The Spiritual Works of Mercy

  1. To admonish the sinner – directly or indirectly forming the consciences of others
  2. To instruct the ignorant – being a beacon of truth to the hearts and minds of others
  3. To counsel the doubtful – offering clarity and certainty of Christ’s teachings to others
  4. To comfort the sorrowful – helping another in their sadness and refraining from causing sorrow to others
  5. To bear wrongs patiently – persisting in patience in dealing with the ignorance or carelessness of others
  6. To forgive all injuries – forgiving all those who have deliberately or unintentionally sinned against us
  7. To pray for the living and the dead – praying for those around us in this world, and those who have departed from this world

Wow. If that’s not a complete Christian to-do list, I don’t know what is. As you have probably noticed, you likely already do many of these things already (especially if you are a parent). But imagine if we could make our efforts more frequent, more intentional, and more far reaching than just among the people closest to us. Imagine how we would grow in love of neighbor. Imagine the Mercy that would pour into the world!

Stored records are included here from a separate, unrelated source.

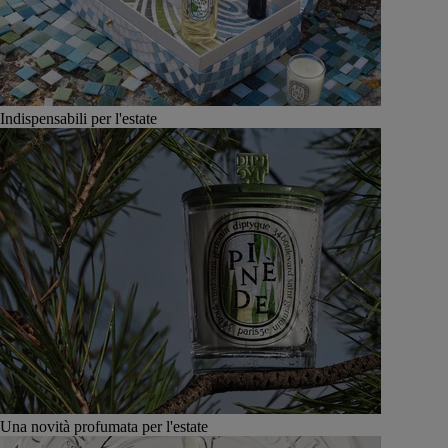
Indispensabili per l'estate
Una novità profumata per l'estate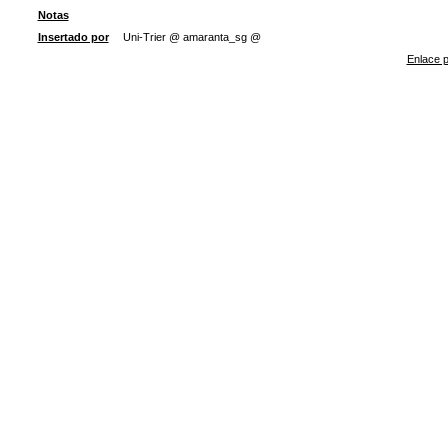
Notas
Insertado por
Uni-Trier @ amaranta_sg @
Enlace p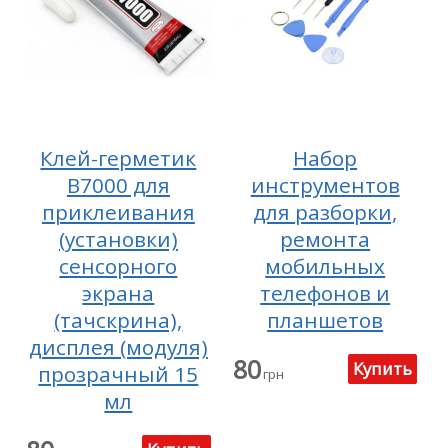
Клей-герметик
Набор
B7000 для
инструментов
приклеивания
для разборки,
(установки)
ремонта
сенсорного
мобильных
экрана
телефонов и
(тачскрина),
планшетов
дисплея (модуля)
80
прозрачный 15
грн
мл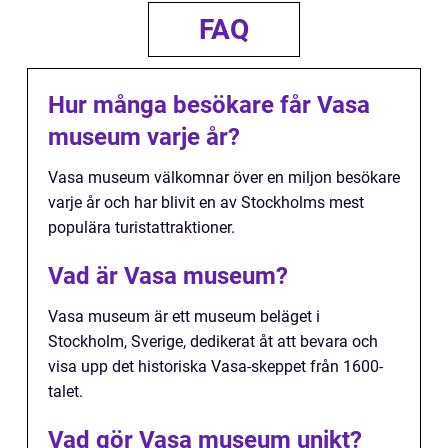
FAQ
Hur många besökare får Vasa
museum varje år?
Vasa museum välkomnar över en miljon besökare
varje år och har blivit en av Stockholms mest
populära turistattraktioner.
Vad är Vasa museum?
Vasa museum är ett museum beläget i
Stockholm, Sverige, dedikerat åt att bevara och
visa upp det historiska Vasa-skeppet från 1600-
talet.
Vad gör Vasa museum unikt?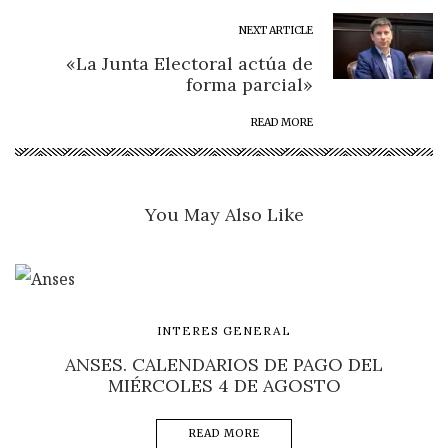
NEXT ARTICLE
«La Junta Electoral actúa de
forma parcial»
READ MORE
You May Also Like
INTERES GENERAL
ANSES. CALENDARIOS DE PAGO DEL
MIÉRCOLES 4 DE AGOSTO
READ MORE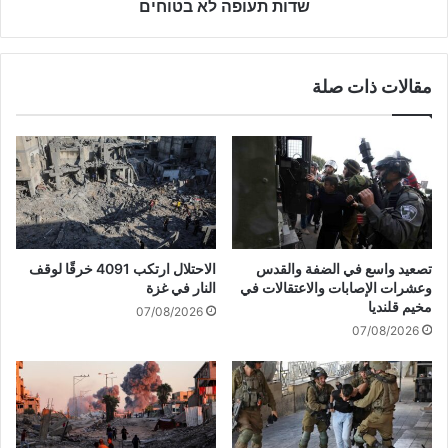
س
ل
שדות תעופה לא בטוחים
ت
ى
ه
ا
د
ل
مقالات ذات صلة
ف
ع
ن
م
ا
ق
م
"
ط
ا
ا
ل
ر
إ
"
س
ر
ر
تصعيد واسع في الضفة والقدس
الاحتلال ارتكب 4091 خرقًا لوقف
ا
ا
وعشرات الإصابات والاعتقالات في
النار في غزة
م
ئ
مخيم قلنديا
07/08/2026
و
ي
07/08/2026
ن
ل
"
ي
ا
"
ل
:
ص
م
ه
ط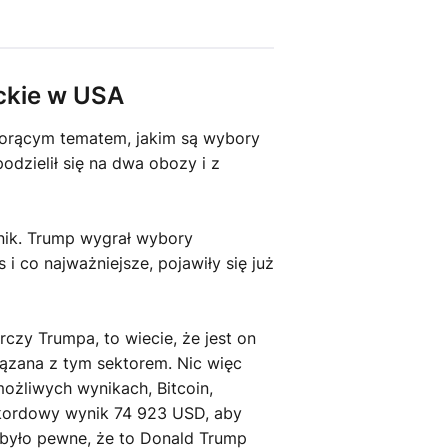
ckie w USA
 gorącym tematem, jakim są wybory
dzielił się na dwa obozy i z
nik. Trump wygrał wybory
 co najważniejsze, pojawiły się już
orczy Trumpa, to wiecie, że jest on
wiązana z tym sektorem. Nic więc
możliwych wynikach, Bitcoin,
ekordowy wynik 74 923 USD, aby
 było pewne, że to Donald Trump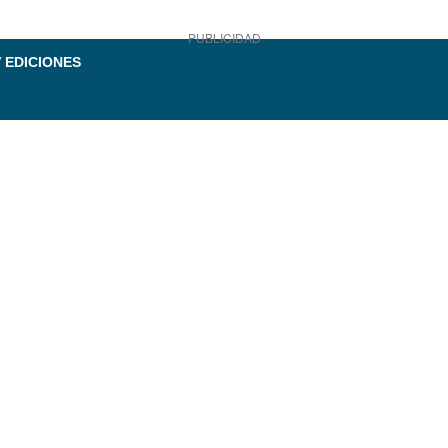
PUBLICIDAD
 EDICIONES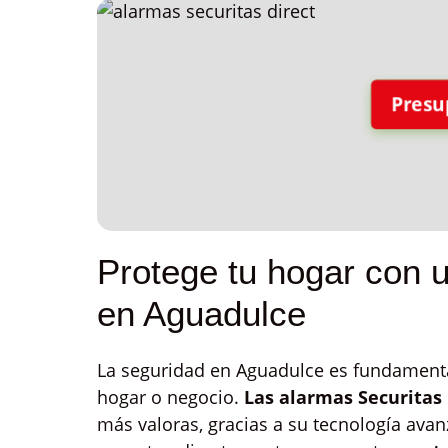
Presu
Protege tu hogar con u
en Aguadulce
La seguridad en Aguadulce es fundamental
hogar o negocio.
Las alarmas Securitas 
más valoras, gracias a su tecnología ava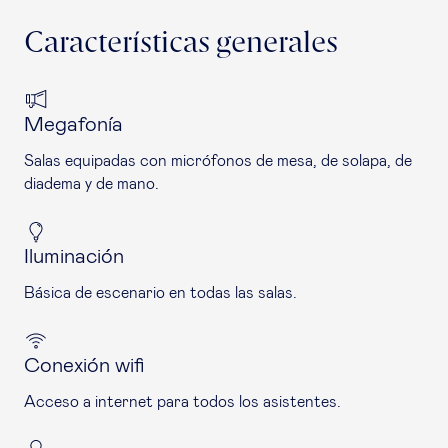
Características generales
Megafonía
Salas equipadas con micrófonos de mesa, de solapa, de
diadema y de mano.
Iluminación
Básica de escenario en todas las salas.
Conexión wifi
Acceso a internet para todos los asistentes.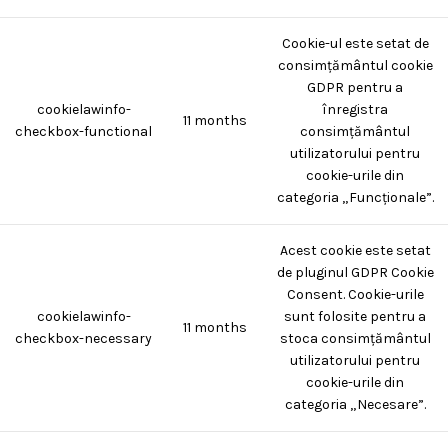
Cookie-ul este setat de
consimțământul cookie
GDPR pentru a
cookielawinfo-
înregistra
11 months
checkbox-functional
consimțământul
utilizatorului pentru
cookie-urile din
categoria „Funcționale”.
Acest cookie este setat
de pluginul GDPR Cookie
Consent. Cookie-urile
cookielawinfo-
sunt folosite pentru a
11 months
checkbox-necessary
stoca consimțământul
utilizatorului pentru
cookie-urile din
categoria „Necesare”.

May we share the eye of Christ, as the official Year of Mercy logo depicts, so as to recognize with clarity the opportunities to be his Mercy to the world around us. Does the world around us need to experience an outpouring of Mercy? Yes it does. Does it come from God? Yes….and perhaps some of it will flow through a certain Catholic Gentleman you likely know very well.

May God Bless you all in this Holy Jubilee Year of Mercy, 2015-16.